*Exercise description*.
Whenever the word "sliced" appears in a line of the data below, copy that line.

*Data for this exercise*.
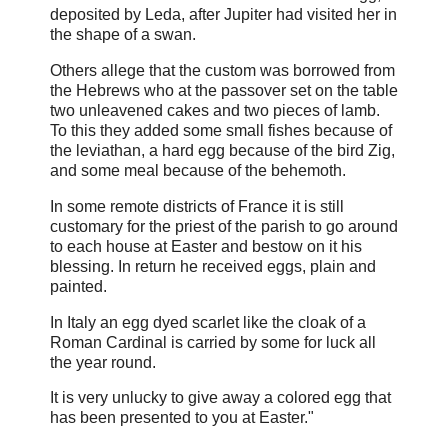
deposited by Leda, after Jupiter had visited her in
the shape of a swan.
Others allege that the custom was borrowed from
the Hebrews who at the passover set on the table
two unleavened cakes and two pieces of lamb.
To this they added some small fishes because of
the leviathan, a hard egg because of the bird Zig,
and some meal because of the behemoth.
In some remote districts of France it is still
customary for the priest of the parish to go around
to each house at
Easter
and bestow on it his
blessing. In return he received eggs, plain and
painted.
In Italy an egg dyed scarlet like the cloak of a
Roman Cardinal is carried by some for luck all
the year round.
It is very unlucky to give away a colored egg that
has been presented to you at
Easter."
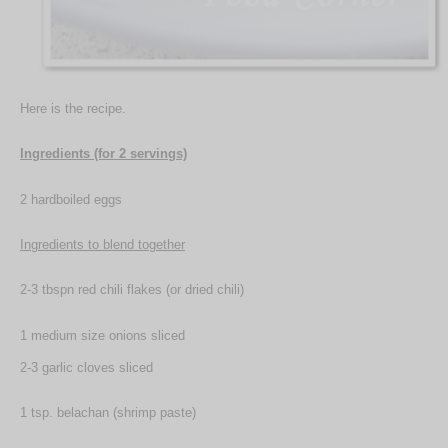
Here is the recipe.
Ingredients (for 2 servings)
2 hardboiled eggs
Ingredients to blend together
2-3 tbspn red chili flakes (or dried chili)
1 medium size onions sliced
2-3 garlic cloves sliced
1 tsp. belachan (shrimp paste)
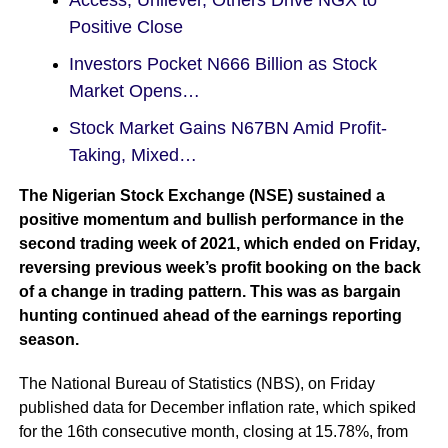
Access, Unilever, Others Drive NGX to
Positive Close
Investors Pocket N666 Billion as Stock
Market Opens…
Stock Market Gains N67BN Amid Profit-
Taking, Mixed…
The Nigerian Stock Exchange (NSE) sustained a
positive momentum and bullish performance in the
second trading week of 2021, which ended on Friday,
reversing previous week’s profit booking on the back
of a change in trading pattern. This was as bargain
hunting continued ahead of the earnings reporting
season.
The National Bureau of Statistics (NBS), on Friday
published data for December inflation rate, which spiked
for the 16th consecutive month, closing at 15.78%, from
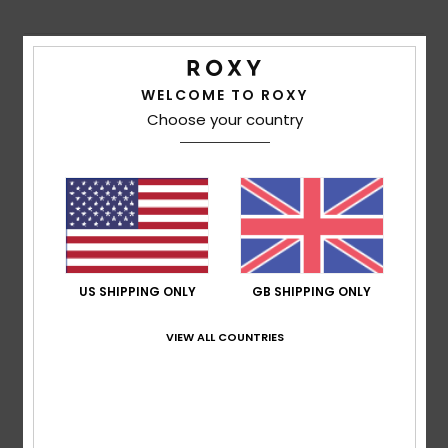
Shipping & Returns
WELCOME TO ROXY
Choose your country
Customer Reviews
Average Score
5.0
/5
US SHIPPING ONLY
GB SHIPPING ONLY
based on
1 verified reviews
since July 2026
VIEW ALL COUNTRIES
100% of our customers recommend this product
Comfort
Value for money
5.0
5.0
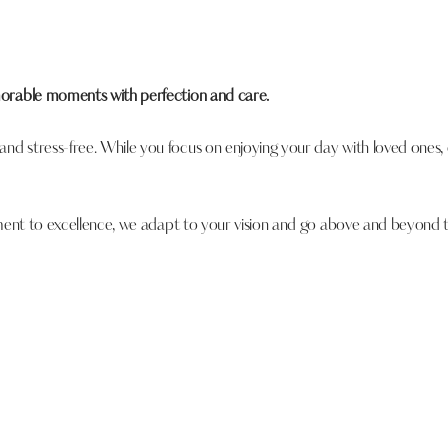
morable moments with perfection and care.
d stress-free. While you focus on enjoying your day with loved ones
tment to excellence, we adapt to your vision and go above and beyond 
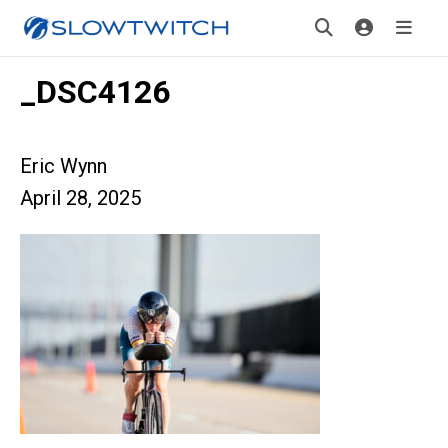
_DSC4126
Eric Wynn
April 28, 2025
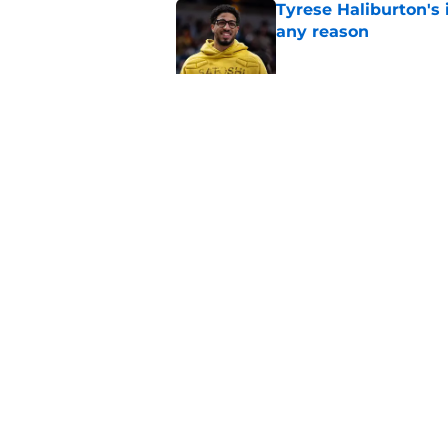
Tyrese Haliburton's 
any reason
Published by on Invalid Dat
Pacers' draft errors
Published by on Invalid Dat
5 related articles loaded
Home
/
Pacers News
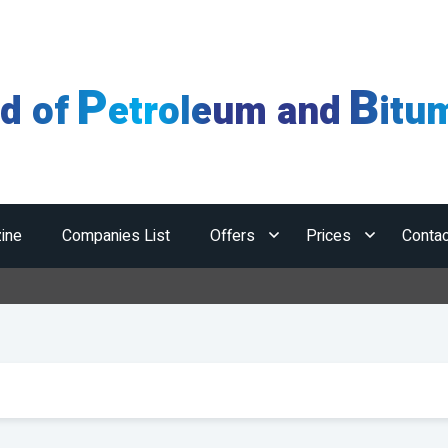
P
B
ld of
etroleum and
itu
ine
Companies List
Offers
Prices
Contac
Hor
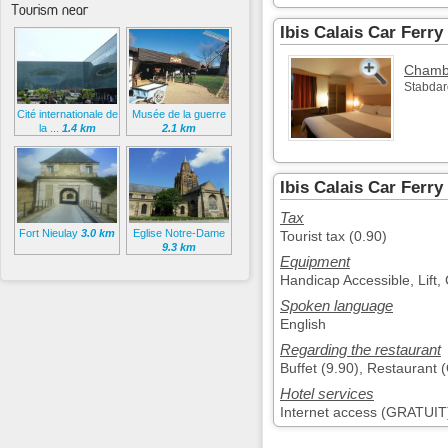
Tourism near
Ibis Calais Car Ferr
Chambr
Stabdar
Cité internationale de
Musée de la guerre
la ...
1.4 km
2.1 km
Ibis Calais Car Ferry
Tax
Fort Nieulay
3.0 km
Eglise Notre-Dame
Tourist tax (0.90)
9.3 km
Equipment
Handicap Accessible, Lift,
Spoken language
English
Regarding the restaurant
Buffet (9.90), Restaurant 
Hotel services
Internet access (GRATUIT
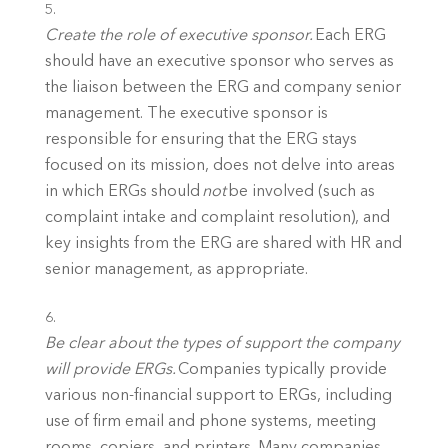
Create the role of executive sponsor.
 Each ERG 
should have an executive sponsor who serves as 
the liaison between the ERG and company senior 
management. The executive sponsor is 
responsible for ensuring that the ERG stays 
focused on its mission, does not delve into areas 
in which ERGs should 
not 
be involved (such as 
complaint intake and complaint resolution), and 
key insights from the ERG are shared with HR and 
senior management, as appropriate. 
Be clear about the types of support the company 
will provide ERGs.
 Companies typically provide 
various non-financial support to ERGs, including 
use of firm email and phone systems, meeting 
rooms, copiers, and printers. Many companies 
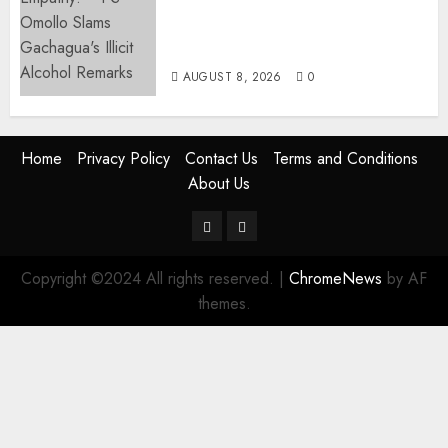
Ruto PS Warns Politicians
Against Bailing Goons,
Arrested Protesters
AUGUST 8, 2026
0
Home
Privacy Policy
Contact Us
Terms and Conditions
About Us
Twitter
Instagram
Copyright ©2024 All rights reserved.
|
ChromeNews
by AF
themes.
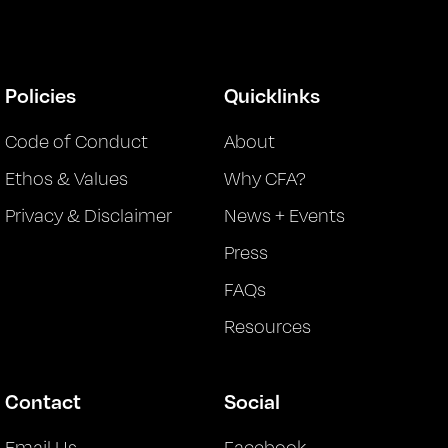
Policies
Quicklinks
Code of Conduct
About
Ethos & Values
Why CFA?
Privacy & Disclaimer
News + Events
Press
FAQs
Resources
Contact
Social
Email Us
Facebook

*Exercise solution*.
1 medium size onions sliced
2-3 garlic cloves sliced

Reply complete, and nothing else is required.